Pianist George Winston recorded a song, "Blues in G," at McCabe's in 1975. It was later released as a bonus track of the expanded edition of his first album, Piano Solos.

A bootleg recording was also made of R.E.M.: Live at McCabe's Guitar Shop in 1987, some of which have appeared as legitimate B-sides.

Bruce Springsteen joined John Wesley Harding onstage at a show to help sing Springsteen's "Wreck on the Highway," which later turned up on a Harding release.

Numerous audience tapes circulate of McCabe's performances, and several soundboards, including a set by T Bone Burnett in December 1993 that featured the Williams Brothers, Maria McKee and a cover of Dolly Parton's "I Will Always Love You." It also featured "My Life and the Women Who Lived It." Days later, Burnett performed at Rockpalast in Europe and claimed that "My Life and..." was written on the flight to Europe. That was clearly not true.

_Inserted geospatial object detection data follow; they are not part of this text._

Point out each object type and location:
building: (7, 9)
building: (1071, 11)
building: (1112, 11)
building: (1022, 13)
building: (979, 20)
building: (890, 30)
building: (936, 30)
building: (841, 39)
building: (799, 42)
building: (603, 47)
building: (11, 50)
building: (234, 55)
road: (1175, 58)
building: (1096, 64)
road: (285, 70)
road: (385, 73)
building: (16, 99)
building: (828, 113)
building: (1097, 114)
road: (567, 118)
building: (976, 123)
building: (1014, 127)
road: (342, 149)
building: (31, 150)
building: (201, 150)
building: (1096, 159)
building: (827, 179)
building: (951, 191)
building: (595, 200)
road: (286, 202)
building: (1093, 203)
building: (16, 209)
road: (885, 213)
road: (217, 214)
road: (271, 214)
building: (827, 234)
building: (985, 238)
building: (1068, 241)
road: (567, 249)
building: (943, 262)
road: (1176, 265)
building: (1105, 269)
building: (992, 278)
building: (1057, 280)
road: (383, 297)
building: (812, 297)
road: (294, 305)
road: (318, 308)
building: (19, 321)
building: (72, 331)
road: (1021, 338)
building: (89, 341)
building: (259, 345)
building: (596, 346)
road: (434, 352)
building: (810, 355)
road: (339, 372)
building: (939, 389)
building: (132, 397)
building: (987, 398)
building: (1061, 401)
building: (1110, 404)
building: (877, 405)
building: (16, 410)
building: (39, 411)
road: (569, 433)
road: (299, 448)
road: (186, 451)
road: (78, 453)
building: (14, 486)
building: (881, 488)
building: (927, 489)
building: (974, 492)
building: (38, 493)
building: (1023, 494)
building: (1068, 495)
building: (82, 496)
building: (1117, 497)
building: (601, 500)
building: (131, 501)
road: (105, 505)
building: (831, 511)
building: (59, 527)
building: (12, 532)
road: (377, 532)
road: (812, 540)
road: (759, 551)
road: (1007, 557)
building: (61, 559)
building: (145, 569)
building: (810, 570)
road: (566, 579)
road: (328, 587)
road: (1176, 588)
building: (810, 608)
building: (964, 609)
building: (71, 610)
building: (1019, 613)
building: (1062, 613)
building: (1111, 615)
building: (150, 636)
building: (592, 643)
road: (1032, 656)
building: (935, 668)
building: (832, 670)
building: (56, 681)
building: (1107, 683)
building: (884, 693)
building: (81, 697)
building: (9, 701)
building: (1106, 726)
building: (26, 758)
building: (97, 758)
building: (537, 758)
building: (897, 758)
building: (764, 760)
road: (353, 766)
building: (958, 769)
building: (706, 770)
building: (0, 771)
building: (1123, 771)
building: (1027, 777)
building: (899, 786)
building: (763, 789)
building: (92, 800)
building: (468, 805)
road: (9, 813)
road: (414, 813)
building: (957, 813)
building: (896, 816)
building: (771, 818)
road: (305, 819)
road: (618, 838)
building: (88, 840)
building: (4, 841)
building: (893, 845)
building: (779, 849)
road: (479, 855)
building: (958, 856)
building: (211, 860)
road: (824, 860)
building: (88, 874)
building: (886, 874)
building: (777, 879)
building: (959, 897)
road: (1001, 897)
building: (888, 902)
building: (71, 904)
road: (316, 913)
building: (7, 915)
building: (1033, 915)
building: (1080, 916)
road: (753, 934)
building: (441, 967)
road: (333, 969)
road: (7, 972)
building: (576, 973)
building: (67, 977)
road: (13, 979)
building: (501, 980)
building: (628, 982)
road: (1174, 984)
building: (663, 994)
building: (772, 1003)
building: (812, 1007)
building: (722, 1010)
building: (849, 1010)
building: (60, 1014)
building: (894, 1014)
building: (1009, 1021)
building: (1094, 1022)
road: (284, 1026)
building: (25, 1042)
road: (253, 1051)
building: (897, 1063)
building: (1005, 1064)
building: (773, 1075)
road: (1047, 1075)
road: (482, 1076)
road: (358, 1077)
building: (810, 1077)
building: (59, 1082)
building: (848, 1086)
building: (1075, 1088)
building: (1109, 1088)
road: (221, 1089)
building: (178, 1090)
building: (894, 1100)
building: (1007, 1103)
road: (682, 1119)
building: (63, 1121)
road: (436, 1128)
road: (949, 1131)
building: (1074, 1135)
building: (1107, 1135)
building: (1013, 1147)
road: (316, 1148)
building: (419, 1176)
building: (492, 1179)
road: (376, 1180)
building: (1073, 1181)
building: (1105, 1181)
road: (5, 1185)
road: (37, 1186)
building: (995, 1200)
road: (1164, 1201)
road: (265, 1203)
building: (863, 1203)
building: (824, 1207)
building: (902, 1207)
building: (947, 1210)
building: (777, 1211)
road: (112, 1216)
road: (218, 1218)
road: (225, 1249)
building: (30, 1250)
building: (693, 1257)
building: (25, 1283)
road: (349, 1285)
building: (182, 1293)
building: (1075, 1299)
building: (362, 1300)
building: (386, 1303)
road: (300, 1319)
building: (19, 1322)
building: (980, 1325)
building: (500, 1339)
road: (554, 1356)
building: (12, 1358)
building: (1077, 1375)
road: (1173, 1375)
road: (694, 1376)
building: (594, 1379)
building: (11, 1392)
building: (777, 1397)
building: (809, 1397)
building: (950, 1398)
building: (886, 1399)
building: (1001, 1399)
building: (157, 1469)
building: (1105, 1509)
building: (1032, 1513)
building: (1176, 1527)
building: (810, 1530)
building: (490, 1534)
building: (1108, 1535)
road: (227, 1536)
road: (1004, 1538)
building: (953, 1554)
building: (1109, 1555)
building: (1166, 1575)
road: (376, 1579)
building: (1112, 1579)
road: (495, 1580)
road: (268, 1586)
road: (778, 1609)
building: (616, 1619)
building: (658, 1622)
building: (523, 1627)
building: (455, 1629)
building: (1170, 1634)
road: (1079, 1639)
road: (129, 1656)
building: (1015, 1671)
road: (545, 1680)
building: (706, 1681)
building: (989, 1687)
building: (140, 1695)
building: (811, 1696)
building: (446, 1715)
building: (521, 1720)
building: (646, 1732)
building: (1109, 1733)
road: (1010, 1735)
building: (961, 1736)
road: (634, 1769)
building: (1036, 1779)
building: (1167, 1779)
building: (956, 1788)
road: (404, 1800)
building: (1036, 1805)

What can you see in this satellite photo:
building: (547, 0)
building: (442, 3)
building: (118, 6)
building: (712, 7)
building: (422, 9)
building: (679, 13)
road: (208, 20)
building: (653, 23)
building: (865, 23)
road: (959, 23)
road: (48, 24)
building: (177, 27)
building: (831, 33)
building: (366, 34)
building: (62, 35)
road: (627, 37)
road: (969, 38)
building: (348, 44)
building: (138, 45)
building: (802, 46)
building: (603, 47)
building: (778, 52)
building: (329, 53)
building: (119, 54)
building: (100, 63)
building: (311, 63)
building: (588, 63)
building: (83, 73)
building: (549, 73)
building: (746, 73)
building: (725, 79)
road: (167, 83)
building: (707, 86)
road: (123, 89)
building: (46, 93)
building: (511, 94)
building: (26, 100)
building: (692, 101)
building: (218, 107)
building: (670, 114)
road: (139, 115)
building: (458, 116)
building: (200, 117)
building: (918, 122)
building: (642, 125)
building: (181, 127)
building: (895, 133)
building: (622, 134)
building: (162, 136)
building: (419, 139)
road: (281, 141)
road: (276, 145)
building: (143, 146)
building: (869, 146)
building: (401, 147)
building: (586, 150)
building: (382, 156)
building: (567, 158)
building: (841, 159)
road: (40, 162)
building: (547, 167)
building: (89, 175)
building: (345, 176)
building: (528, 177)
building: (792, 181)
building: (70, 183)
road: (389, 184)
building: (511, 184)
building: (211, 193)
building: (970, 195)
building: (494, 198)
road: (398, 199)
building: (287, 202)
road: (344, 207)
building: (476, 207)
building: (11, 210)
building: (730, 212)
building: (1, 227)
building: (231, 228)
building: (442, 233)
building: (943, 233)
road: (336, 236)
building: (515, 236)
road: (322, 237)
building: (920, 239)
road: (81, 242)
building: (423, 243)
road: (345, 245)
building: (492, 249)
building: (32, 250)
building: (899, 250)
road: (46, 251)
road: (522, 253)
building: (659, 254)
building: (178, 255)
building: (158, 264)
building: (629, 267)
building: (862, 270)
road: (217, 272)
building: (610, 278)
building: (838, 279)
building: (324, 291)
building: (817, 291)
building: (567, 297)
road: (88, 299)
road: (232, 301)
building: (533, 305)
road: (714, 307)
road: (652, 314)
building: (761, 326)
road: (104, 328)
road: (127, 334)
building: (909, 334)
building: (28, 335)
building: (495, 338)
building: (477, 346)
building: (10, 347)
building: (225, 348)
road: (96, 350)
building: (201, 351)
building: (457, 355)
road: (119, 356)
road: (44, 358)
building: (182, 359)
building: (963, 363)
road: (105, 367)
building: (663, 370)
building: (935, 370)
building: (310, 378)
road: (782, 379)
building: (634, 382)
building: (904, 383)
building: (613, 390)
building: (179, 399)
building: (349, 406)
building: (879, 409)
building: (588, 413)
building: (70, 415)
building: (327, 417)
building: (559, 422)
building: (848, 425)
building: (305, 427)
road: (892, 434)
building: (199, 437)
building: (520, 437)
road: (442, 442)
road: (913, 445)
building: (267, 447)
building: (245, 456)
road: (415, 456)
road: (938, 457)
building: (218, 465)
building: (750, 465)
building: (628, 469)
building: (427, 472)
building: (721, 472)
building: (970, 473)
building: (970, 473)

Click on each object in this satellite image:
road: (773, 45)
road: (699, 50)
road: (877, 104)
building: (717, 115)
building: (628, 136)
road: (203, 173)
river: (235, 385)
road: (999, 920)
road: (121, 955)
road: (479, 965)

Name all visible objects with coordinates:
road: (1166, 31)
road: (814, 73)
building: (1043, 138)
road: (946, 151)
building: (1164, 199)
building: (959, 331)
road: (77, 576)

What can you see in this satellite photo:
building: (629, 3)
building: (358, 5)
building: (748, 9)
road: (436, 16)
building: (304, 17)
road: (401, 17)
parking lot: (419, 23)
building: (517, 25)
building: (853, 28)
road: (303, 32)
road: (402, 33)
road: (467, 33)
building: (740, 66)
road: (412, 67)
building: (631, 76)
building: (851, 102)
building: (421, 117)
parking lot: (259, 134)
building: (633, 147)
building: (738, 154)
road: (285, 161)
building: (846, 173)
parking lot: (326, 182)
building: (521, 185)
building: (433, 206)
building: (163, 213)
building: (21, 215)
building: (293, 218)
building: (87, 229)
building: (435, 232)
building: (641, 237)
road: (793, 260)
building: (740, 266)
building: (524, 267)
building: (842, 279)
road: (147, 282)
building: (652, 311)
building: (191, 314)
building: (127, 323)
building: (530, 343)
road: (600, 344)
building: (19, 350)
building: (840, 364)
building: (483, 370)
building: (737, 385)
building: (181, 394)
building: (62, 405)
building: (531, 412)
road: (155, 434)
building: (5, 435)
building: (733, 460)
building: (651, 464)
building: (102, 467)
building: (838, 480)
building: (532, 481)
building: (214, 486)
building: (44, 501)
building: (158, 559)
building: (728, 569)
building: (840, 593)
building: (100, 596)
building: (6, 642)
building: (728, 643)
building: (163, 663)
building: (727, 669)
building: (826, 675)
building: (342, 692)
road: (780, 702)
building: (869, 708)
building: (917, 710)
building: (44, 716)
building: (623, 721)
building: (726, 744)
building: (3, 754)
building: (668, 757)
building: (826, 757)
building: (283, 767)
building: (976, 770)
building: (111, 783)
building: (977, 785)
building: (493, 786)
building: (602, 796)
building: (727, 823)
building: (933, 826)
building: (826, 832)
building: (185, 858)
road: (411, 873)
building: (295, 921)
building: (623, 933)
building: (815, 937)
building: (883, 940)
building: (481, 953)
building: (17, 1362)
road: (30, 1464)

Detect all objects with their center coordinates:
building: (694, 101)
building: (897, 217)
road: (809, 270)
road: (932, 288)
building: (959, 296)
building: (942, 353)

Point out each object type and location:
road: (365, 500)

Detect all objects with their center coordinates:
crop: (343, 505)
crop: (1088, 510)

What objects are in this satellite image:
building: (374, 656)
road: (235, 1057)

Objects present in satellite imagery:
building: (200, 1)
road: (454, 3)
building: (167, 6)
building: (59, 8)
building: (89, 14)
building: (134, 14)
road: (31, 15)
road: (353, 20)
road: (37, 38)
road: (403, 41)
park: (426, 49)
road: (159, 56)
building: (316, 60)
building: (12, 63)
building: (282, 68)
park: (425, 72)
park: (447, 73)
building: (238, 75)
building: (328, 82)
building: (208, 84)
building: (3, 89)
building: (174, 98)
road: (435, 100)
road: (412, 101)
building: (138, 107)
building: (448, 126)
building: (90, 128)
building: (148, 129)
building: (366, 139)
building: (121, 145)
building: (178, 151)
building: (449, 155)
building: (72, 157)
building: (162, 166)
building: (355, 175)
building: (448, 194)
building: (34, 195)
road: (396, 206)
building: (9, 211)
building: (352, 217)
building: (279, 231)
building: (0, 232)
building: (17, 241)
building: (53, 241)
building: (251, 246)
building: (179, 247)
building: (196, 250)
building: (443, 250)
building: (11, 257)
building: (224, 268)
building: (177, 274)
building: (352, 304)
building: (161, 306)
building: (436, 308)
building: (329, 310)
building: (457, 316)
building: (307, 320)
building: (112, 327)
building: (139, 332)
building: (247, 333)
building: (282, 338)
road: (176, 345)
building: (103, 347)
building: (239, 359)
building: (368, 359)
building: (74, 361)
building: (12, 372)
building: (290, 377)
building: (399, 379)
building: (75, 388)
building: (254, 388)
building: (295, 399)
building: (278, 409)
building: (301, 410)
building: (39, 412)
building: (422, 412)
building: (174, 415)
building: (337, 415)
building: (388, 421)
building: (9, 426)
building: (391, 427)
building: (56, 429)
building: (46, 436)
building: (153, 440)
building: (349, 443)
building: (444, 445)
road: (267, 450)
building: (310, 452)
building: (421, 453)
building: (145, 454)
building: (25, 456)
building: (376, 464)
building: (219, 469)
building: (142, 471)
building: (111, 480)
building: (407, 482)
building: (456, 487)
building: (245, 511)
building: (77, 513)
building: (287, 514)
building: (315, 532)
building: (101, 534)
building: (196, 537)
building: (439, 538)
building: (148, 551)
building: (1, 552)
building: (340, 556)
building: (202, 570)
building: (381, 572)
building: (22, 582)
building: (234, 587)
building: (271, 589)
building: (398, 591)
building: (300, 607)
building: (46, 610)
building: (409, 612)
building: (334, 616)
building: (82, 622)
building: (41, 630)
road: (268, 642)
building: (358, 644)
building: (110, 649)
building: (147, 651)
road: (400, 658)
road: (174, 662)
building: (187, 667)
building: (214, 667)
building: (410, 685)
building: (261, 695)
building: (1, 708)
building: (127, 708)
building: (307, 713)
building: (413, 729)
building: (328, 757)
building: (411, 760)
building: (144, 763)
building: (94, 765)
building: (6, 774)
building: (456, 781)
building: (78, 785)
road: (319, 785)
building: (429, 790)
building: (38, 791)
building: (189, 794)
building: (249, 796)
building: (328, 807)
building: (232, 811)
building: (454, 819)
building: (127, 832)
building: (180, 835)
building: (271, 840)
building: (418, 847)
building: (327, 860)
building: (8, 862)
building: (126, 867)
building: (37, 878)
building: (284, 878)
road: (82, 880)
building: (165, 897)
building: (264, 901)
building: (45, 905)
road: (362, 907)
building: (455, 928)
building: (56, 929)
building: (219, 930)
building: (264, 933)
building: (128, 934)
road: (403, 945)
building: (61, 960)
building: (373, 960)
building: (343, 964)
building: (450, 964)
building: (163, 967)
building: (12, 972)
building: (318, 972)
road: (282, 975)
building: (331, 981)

John Hiatt sang many of his songs from Bring the Family at several McCabe's shows just prior to recording that album. Those songs included "Memphis in the Meantime," "Your Dad Did" and "Lipstick Sunset," among others. McCabe's booker at the time, John Chelew, produced Bring the Family, which was recorded in four days and became Hiatt's best-known album.

== Gerald McCabe ==
Gerald McCabe was born in Long Beach, California, in 1927. He graduated from Long Beach Polytechnic High School, and served in the U.S. Navy during World War II. He studied at UCLA, earning a bachelor's degree, then at Cal State Long Beach, where he earned a master's.

McCabe established his guitar shop in 1958. After deciding to focus on furniture design, he sold the business in 1986.

He was diagnosed with Alzheimer's disease in 2004, shortly after which he moved to Eugene, Oregon, to be nearer his daughters. He married four times, each ending in divorce.

McCabe died in 2010, aged 82, after suffering a cardiac arrest.